More importantly, the Church does no embrace those whose testimony is based on value rather than on truth. If you want to hold a temple recommend, for example, you need to believe in the “restoration of the gospel in these the latter days.” You need to believe that the President of the Church is the “Prophet, Seer, and Revelator and as the only person on the earth who possesses and is authorized to exercise all priesthood keys.”
In fact, one of the things I struggle with about the Church is that it leaves so little room for anything other than wholesale acceptance of its truth claims. You can doubt, but you can’t vocalize your doubts (at least too loudly). You can disagree with doctrine, but you can’t disobey it. In large part, I am hesitant to embrace a less literalistic philosophy when the Church itself unequivocally rejects it. I agree that Mormonism at its core is largely a beautiful message. I also agree that we should judge the message on its merits rather than on its messengers. But on a practical level, Joseph Smith too often blocks my view of Mormonism’s beauty. I struggle adhering to even the truthful words of someone who I deem to be dishonest.
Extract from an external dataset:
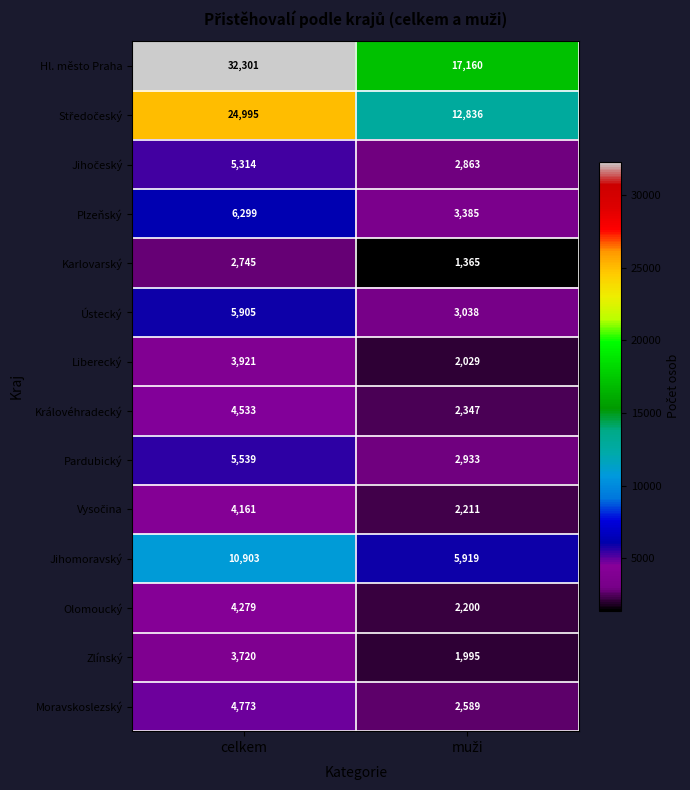

Count the number of categories in the chart.

2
If members with unconventional belief systems were more mainstream within the Church, perhaps I would still be attending. But the Church offers virtually no theological support for the idea that it has, in certain instances, been wrong and that certain aspects of its doctrine need clarification and reconciliation. In refusing to do so, the Church sustains a culture that, at least in my experience, stifles both intellectualism and unconventional beliefs. This, in turn, often results in unfavorable treatment of those who question and challenge Church history, doctrine, and culture.